Member of the Legislative Assembly of Alberta
- In office June 17, 1963 – November 22, 1963
- Preceded by: New District
- Succeeded by: Roy Davidson
- Constituency: Three Hills

Personal details
- Born: March 20, 1916
- Died: November 22, 1963 (aged 47) Drumheller, Alberta
- Party: Social Credit
- Occupation: politician

= Petrie Meston =

Canadian politician

Louis Petrie Meston (March 20, 1916 – November 22, 1963) was a provincial politician from Alberta, Canada. He served as a member of the Legislative Assembly of Alberta in 1963 as a member of the governing Social Credit caucus.

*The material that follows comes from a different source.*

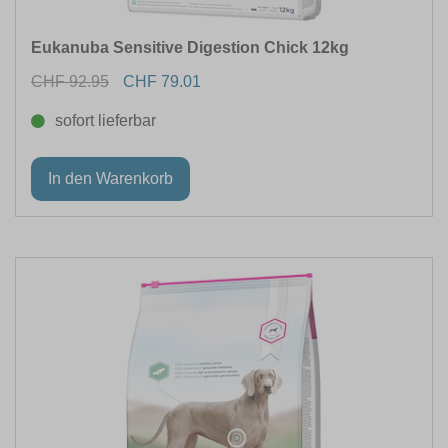
Eukanuba Sensitive Digestion Chick 12kg
CHF 92.95
CHF 79.01
sofort lieferbar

He also served as a municipal councilor.

==Political career==
Meston began his political career serving as a municipal councilor and Reeve for the M. D. of Kneehill (now known as Kneehill County).

Meston ran for a seat to the Alberta Legislature in the 1963 Alberta general election. He was nominated to stand as Social Credit candidate in the new electoral district of Three Hills on April 20, 1963. In the election Meston defeated two other candidates by a wide margin to pick up the seat for his party.

Meston died on November 22, 1963, in Drumheller, Alberta. He died before the first sitting of the 15th Alberta Legislative Assembly and never got to take his seat.